Sayfa alıntısında "Ayşenur Arslan sevdiğim, değer" sözcüklerinin geçtiği yerden başlayıp "cildinin 104. sayfa)" sözcüklerinden sonra bitecek şekilde metni lütfen aynen yazın.
╭─ Sayfa alıntısı
Ayşenur Arslan çimen, ben yağmur olayım...

Ayşenur Arslan çimen, ben yağmur olayım...

Adnan Berk Okan adnanberkokan@gmail.com

Ayşenur Arslan sevdiğim, değer verdiğim gazetecilik bilgisini, birikimini takdir ettiğim bir meslektaşım.
Eleştirirken kantarın topuzunu kaçırmamaya özen gösterdiğim ancak aynı zamanda da Mevlâna’nın dediği gibi;
“Yağmur damlaları da çimenleri döver ama onları daha bereketli kılar... Çimenler için asıl tehlike ve fenalık, yağmur damlalarının onları dövmeyişidir”… (Mesnevi’nin 1. cildinin 104. sayfa)
╰─
╭─ Sağlanan bilgiler
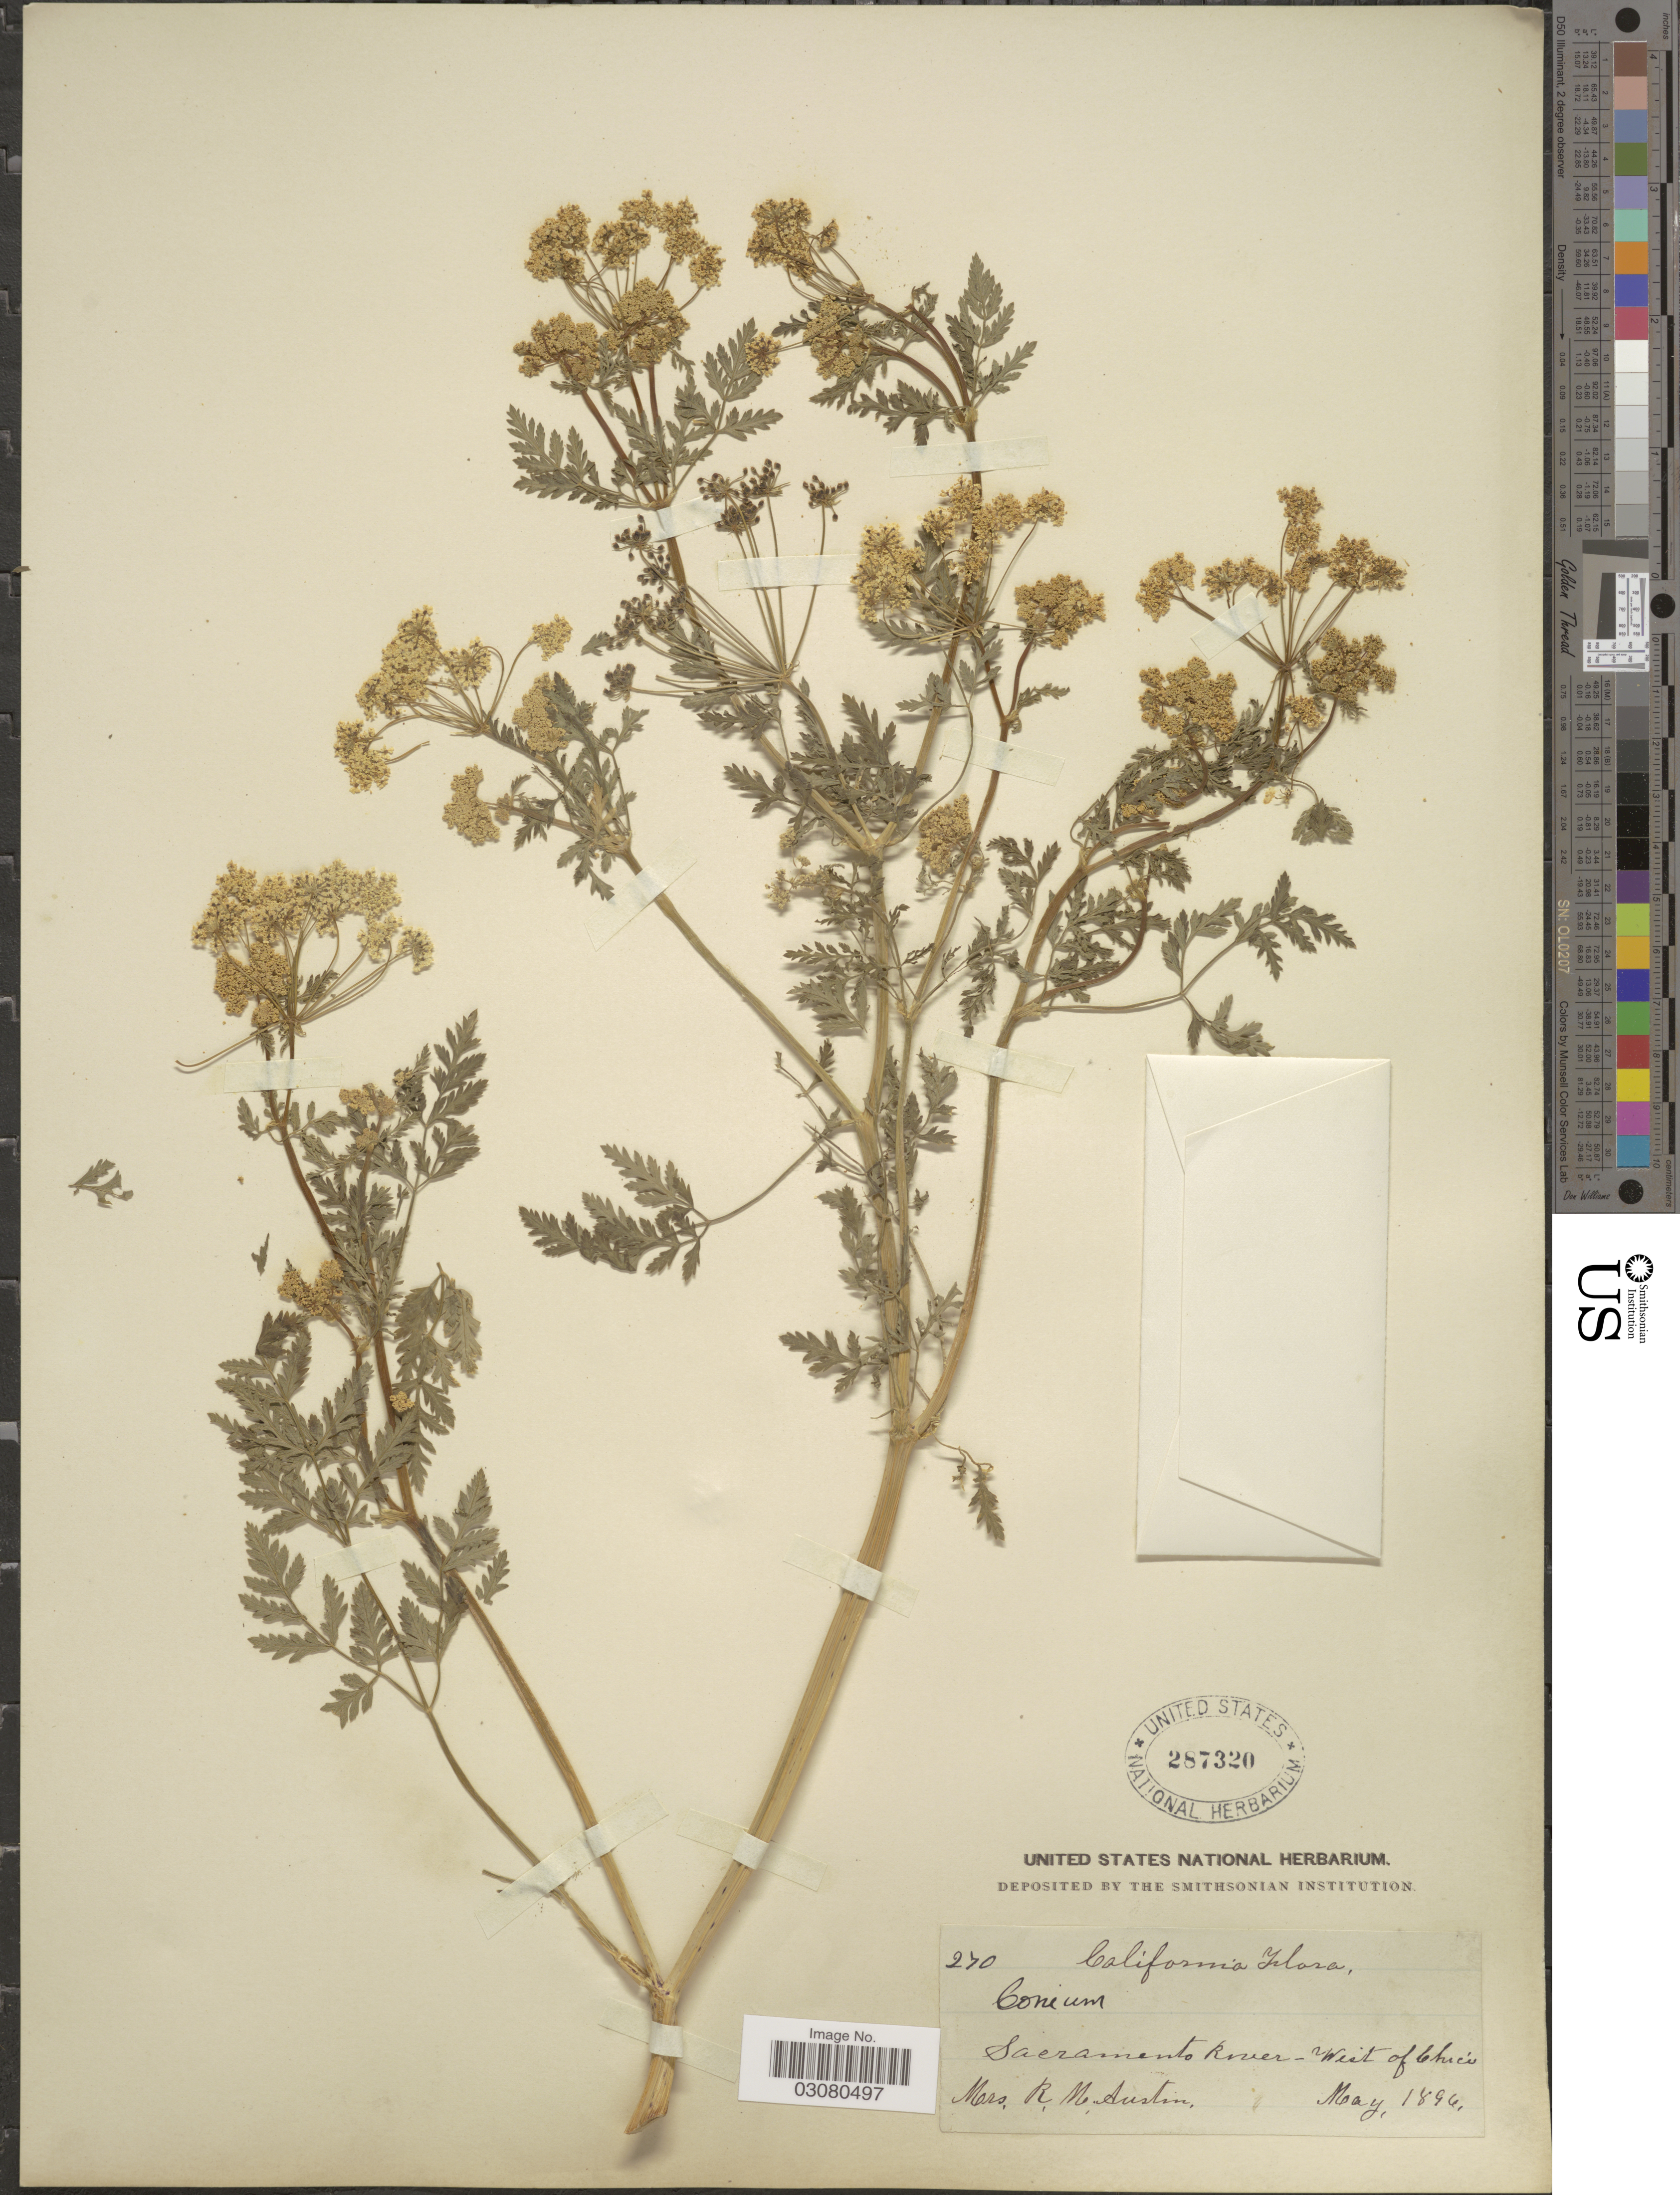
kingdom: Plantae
╰─
▶ [Çıktı]:
Ayşenur Arslan sevdiğim, değer verdiğim gazetecilik bilgisini, birikimini takdir ettiğim bir meslektaşım.
Eleştirirken kantarın topuzunu kaçırmamaya özen gösterdiğim ancak aynı zamanda da Mevlâna’nın dediği gibi;
“Yağmur damlaları da çimenleri döver ama onları daha bereketli kılar... Çimenler için asıl tehlike ve fenalık, yağmur damlalarının onları dövmeyişidir”… (Mesnevi’nin 1. cildinin 104. sayfa)